From a policy perspective, it is vital that your security teams are involved in carrying out a due diligence process that covers — who is in charge of what areas, what the responsibilities of the cloud vendor are, and what security controls need to be put in place internally to meet security and compliance requirements. Core to this process is understanding the key areas of data integrity, infrastructure security, data encryption, where data is held, how backup data is restored, and guarantees included in case of an outage or lapse in service. A cloud architecture designed with a security-first mindset is critical for security of cloud services. Robust processes focused on data safety and recoverability (in the event of a disaster) are also vital. Additionally, routine monitoring and updating is also key. Best practices dictate consistent review of the cloud architecture and ensuring compliance with cybersecurity protocols, so that potential problems can be addressed before they occur and catastrophic business impact avoided.

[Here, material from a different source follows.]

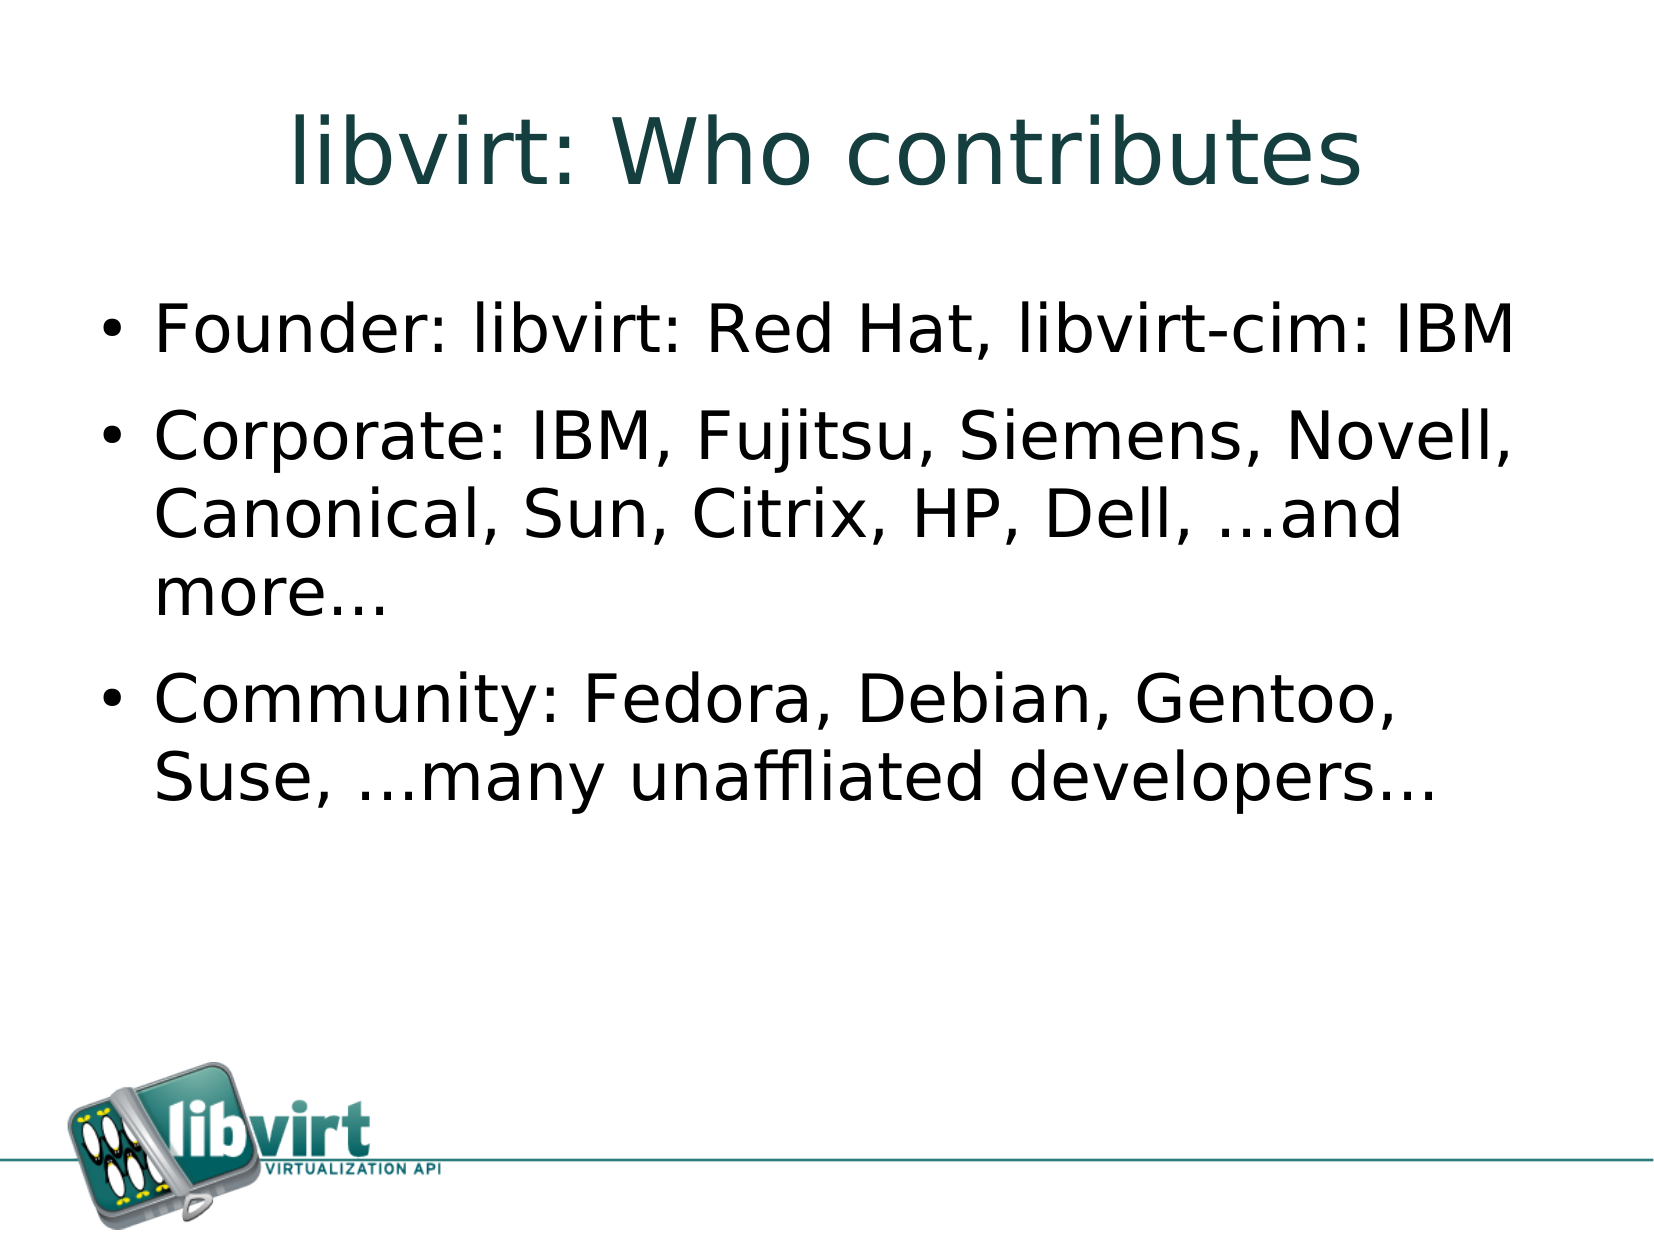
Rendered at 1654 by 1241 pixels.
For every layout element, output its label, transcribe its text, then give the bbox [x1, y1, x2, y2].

list Founder: libvirt: Red Hat, libvirt-cim: IBM Corporate: IBM, Fujitsu, Siemens, Novell, Canonical, Sun, Citrix, HP, Dell, ...and more... Community: Fedora, Debian, Gentoo, Suse, ...many unaffliated developers... [82, 290, 1571, 1062]
picture [0, 1062, 1654, 1230]
title libvirt: Who contributes [82, 49, 1571, 257]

#3: Overlooking hidden costs

If you do not have proper cost governance in place, hidden charges can make your cloud bill considerably more expensive than you budgeted for. With cloud computing, it is vital to continuously monitor what resources are being used, who is using it, and how much it is adding to your costs. With dynamic application development and system configurations being in a constant state of change, what often ends up happening is that server instances are spun up for a particular requirement, and then left idle for weeks and even months together. Such an oversight is inevitable when cloud administrators do not carry out regular system audits or do not communicate with each other. However, with usage-based metering on leased VM resources, the charges creep up stealthily with every moment the resource runs and you end up paying for an over-inflated bill.

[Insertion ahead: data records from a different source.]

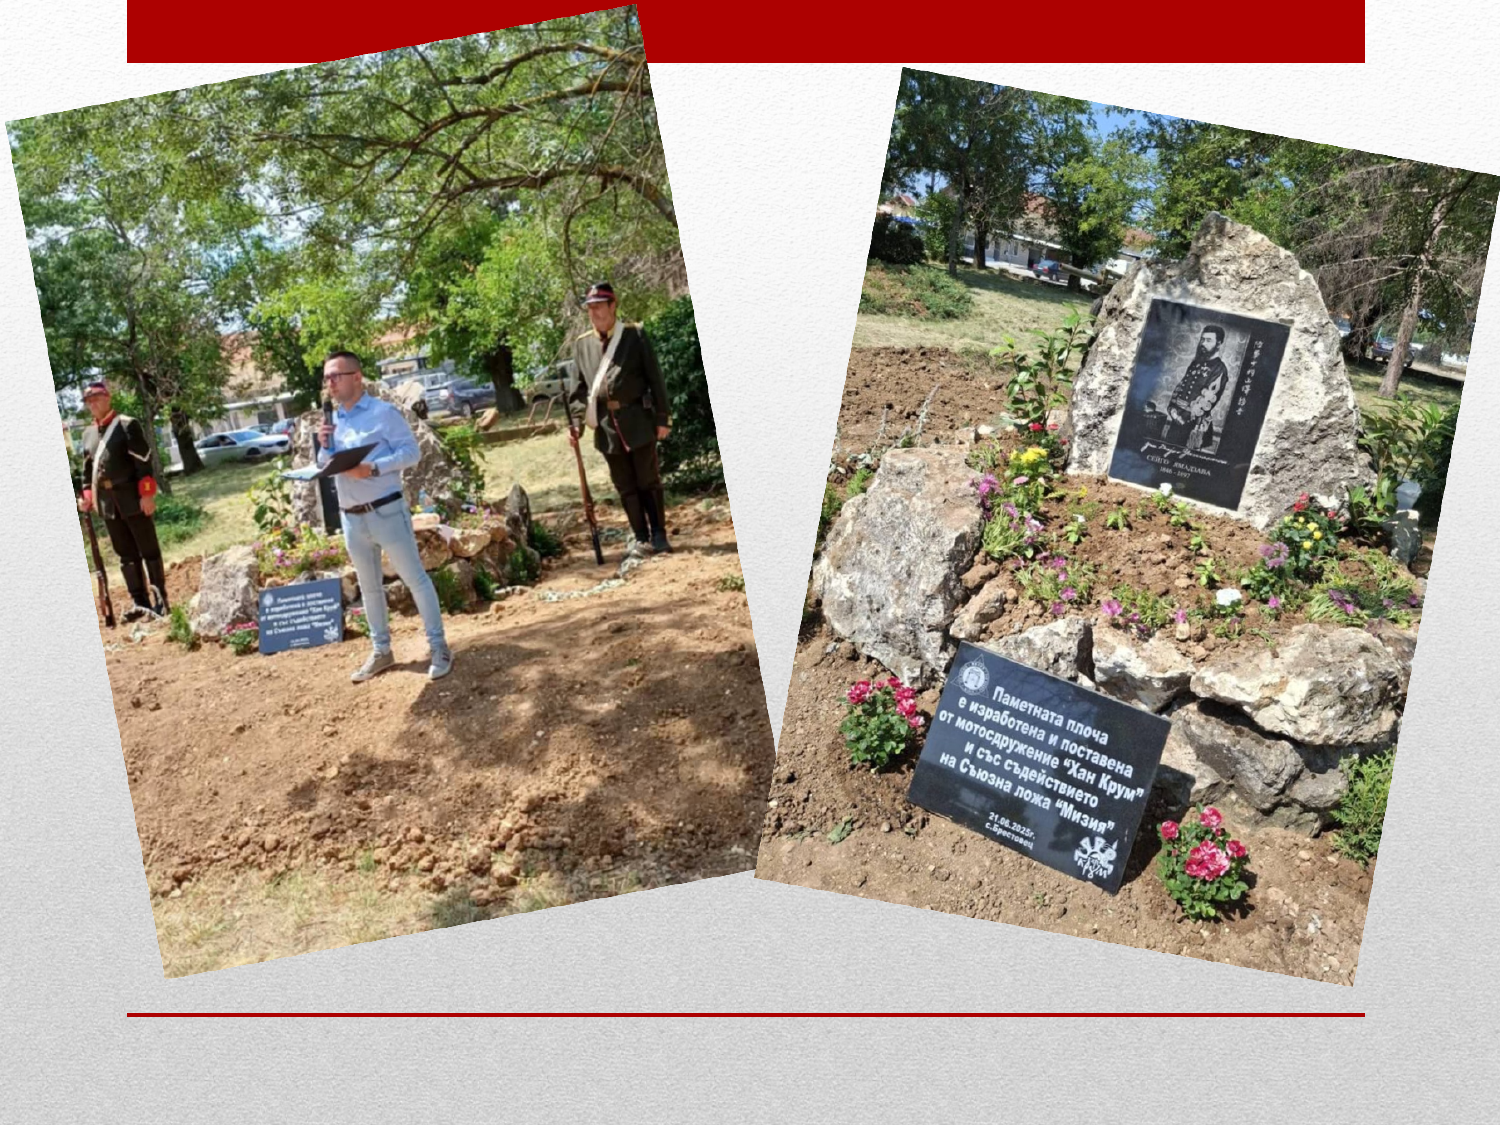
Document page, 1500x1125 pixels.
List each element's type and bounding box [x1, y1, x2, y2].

picture [4, 3, 1500, 987]
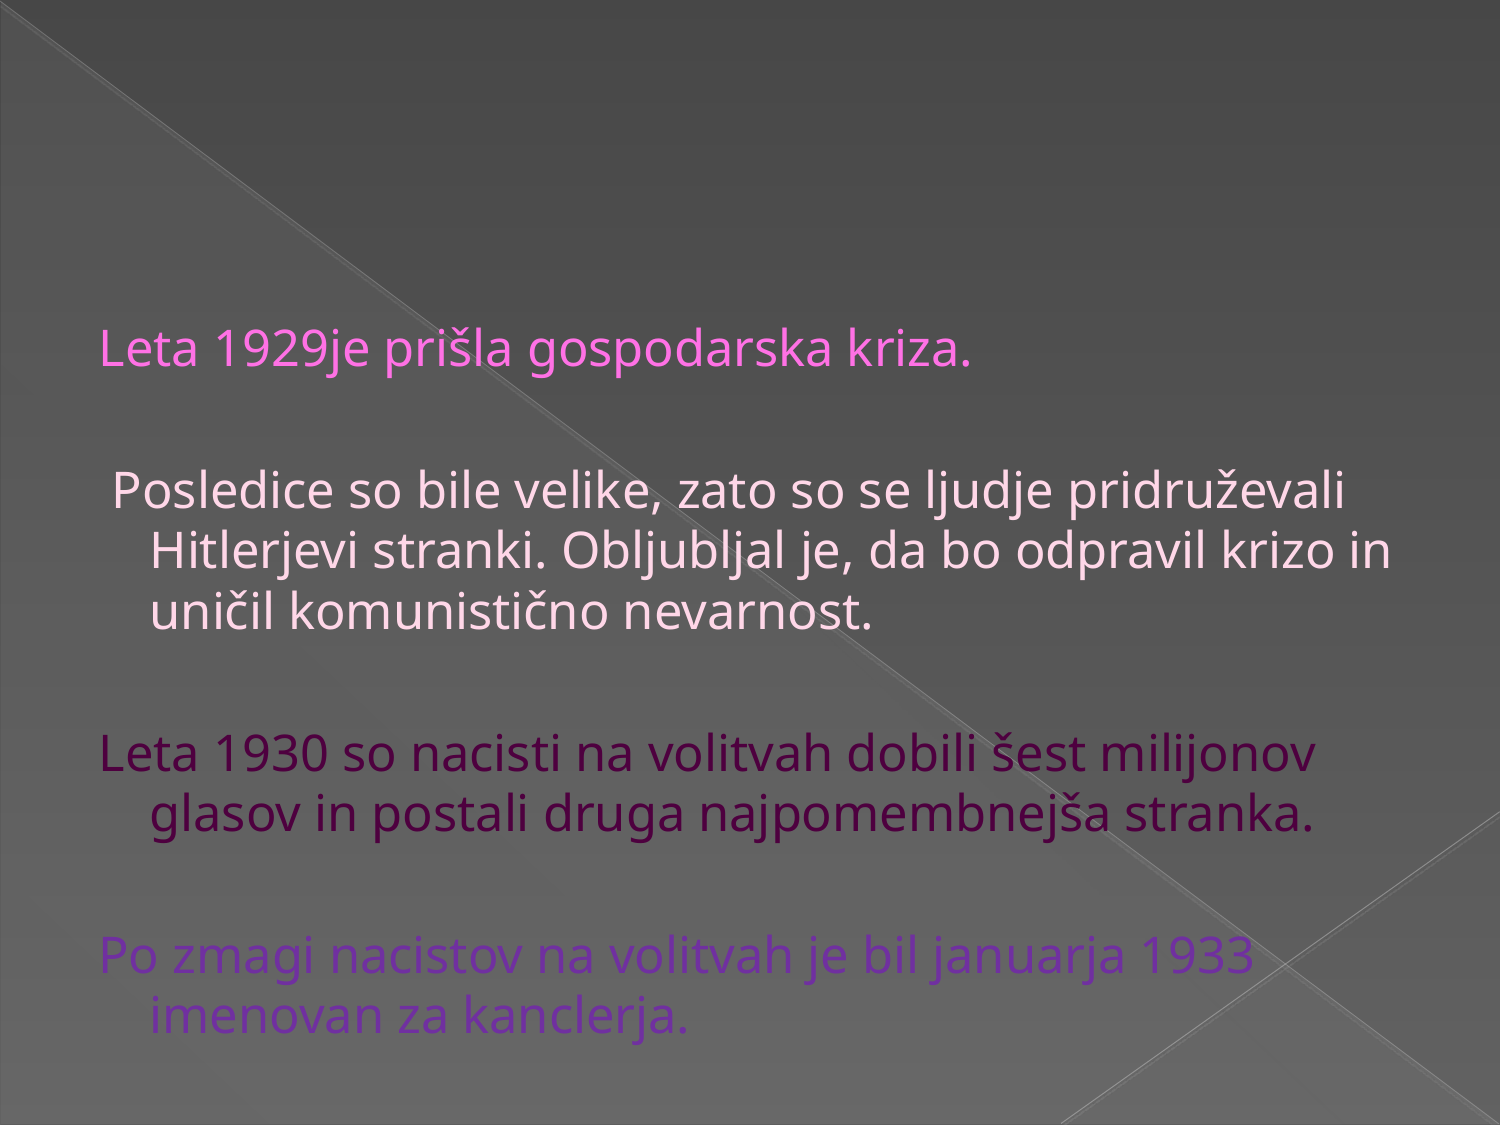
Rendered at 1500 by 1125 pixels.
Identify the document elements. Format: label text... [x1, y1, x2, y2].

list Leta 1929je prišla gospodarska kriza. Posledice so bile velike, zato so se ljudje pridruževali Hitlerjevi stranki. Obljubljal je, da bo odpravil krizo in uničil komunistično nevarnost. Leta 1930 so nacisti na volitvah dobili šest milijonov glasov in postali druga najpomembnejša stranka. Po zmagi nacistov na volitvah je bil januarja 1933 imenovan za kanclerja. [75, 308, 1425, 1059]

There are several other issues as well that can catch you by surprise if you are not careful. For instance, when organizations use higher-level features like serverless computing, which leverage resources in a variable way, users are often not clear about its cost implications. Another area of spending that is often undervalued is the cost of refactoring systems. Refactoring applications can be expensive, but is often necessary to make them cloud-native with APIs and ensure better fit for cloud environments.

#4: Not getting your people on board

Your organization might have embarked upon some ambitious cloud transformation program, but it might not yield results unless your people are on board. When cloud computing becomes an integral part of the development lifecycle, it requires transformation in day-to-day processes as well as activities. Most teams, from development to operations and security, will feel the ripple effects. With the abstraction of most of the underlying infrastructure layers, your DevOps teams would need to take complete ownership of the end-to-end process of building and running applications. This inevitably means an enormous change for organizations.

In such a scenario, it becomes important to come up with ways that can motivate and enable teams to be self-managing and self-organizing, and also promote greater ownership and accountability. Organizations need to invest in creating a training ecosystem to facilitate skill development and empower teams to maximize the value of cloud. Several leading cloud vendors, such as AWS offer training courses for their products. The AWS Certified Solutions Architect program, for instance, deep dives into AWS and its services, covers architectural best practices, and estimates AWS costs.

Whether you are just dipping your toes in the water or looking to get more out of the cloud, the above recommendations should help your organization plan for a safer and more persistent cloud strategy. We recommend partnering with the right experts, who can help you build a cloud migration plan that is based on a hype-free assessment of how it can and should address your unique business needs. Always be prepared to unlearn some traditionally held notions and learn new ones to make it work.